_Problem details_:
In the items below, how many lines contain the word "Firebase"? Reply with the number alone.

_Supplied information_:
****************************************
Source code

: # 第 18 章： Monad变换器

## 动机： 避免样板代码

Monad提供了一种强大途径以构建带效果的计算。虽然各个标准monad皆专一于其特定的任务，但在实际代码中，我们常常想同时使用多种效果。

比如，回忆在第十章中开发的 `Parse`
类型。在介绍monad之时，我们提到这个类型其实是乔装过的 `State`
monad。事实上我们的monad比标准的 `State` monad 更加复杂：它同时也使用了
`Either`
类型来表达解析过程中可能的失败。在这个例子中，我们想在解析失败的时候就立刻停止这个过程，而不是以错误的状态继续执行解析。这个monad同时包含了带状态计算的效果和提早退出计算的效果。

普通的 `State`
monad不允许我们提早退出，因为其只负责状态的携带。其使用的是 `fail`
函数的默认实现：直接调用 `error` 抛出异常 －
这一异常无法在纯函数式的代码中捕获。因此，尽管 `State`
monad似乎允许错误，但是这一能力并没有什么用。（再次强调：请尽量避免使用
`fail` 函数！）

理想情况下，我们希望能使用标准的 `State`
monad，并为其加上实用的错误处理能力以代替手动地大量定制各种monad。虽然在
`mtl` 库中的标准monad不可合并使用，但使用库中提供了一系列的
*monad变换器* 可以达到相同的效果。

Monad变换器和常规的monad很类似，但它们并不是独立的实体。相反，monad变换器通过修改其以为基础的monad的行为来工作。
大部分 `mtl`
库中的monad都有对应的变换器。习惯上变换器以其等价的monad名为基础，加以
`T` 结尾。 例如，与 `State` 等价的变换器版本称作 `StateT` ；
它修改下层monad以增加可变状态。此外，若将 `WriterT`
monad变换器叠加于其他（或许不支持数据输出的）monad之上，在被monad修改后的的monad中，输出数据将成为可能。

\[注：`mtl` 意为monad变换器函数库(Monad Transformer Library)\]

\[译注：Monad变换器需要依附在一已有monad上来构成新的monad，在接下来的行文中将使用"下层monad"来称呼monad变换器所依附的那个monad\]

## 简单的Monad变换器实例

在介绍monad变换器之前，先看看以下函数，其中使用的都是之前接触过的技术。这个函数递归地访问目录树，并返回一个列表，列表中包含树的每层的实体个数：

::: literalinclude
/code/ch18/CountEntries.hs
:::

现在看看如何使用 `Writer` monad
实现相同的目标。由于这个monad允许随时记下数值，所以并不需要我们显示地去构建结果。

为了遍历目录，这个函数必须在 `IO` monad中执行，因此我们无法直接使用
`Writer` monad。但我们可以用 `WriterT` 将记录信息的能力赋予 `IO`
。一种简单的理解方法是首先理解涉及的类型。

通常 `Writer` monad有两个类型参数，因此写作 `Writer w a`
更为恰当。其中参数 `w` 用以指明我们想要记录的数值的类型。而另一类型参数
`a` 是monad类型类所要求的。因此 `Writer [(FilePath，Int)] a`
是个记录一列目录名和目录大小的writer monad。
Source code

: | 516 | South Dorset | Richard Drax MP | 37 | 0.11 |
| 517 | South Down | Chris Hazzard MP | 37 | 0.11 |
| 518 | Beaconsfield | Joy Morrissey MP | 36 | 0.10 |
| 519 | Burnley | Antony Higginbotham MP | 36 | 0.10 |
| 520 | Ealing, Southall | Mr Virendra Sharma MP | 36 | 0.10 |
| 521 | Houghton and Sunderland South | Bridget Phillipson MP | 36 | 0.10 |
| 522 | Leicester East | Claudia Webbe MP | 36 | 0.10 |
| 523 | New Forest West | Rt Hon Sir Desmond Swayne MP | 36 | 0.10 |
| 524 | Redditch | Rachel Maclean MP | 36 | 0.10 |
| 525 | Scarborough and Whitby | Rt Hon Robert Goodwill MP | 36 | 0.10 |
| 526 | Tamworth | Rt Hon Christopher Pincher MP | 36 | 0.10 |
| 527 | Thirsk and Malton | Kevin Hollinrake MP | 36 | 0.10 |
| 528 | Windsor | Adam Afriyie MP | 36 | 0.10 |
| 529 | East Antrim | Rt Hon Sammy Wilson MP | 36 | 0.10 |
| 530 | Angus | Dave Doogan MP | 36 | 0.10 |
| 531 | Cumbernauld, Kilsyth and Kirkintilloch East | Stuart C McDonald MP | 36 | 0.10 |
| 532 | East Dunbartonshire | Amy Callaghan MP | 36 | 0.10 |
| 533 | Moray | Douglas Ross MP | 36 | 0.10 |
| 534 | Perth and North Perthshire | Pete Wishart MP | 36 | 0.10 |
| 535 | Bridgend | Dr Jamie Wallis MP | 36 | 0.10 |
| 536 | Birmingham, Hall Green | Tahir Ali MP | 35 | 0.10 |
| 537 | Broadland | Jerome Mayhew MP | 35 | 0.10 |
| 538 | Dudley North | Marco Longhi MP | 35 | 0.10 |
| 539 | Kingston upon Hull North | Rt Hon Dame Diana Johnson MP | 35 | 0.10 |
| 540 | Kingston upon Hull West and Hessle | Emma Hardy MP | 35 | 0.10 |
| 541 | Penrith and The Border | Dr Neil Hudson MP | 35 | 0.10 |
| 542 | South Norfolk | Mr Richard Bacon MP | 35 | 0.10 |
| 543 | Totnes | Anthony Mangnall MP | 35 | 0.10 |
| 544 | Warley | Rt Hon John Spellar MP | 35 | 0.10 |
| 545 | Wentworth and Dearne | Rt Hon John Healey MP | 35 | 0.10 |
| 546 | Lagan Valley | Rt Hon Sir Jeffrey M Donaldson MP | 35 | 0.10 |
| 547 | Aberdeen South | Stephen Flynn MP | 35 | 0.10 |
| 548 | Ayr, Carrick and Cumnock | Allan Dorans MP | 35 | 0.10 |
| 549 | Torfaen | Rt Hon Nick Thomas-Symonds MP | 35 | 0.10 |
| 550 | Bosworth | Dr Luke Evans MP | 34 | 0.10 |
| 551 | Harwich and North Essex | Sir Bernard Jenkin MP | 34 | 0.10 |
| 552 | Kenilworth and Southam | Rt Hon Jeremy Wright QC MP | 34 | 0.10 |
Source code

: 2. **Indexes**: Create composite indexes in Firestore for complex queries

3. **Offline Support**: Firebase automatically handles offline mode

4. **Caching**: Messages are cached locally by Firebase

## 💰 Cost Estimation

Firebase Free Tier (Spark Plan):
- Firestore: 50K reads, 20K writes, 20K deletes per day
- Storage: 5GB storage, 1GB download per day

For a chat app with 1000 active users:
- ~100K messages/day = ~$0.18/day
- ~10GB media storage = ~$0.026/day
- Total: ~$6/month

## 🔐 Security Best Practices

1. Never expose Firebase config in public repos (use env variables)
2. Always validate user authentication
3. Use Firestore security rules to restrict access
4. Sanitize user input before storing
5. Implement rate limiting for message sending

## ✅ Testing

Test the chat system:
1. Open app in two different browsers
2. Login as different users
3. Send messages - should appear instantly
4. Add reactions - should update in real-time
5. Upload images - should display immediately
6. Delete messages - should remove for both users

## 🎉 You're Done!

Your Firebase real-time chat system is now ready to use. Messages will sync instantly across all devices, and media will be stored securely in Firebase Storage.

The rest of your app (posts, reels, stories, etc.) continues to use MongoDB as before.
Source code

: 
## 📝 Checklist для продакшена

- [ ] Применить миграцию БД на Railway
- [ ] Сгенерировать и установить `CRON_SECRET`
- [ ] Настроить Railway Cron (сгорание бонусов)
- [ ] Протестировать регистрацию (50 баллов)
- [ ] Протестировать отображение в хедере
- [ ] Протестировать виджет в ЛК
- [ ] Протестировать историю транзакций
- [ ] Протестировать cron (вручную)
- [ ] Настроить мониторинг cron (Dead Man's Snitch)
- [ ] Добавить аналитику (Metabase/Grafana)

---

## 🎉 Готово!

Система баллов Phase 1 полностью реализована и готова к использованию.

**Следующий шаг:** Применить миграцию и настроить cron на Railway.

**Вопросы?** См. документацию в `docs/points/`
****************************************
_Written solution_:
5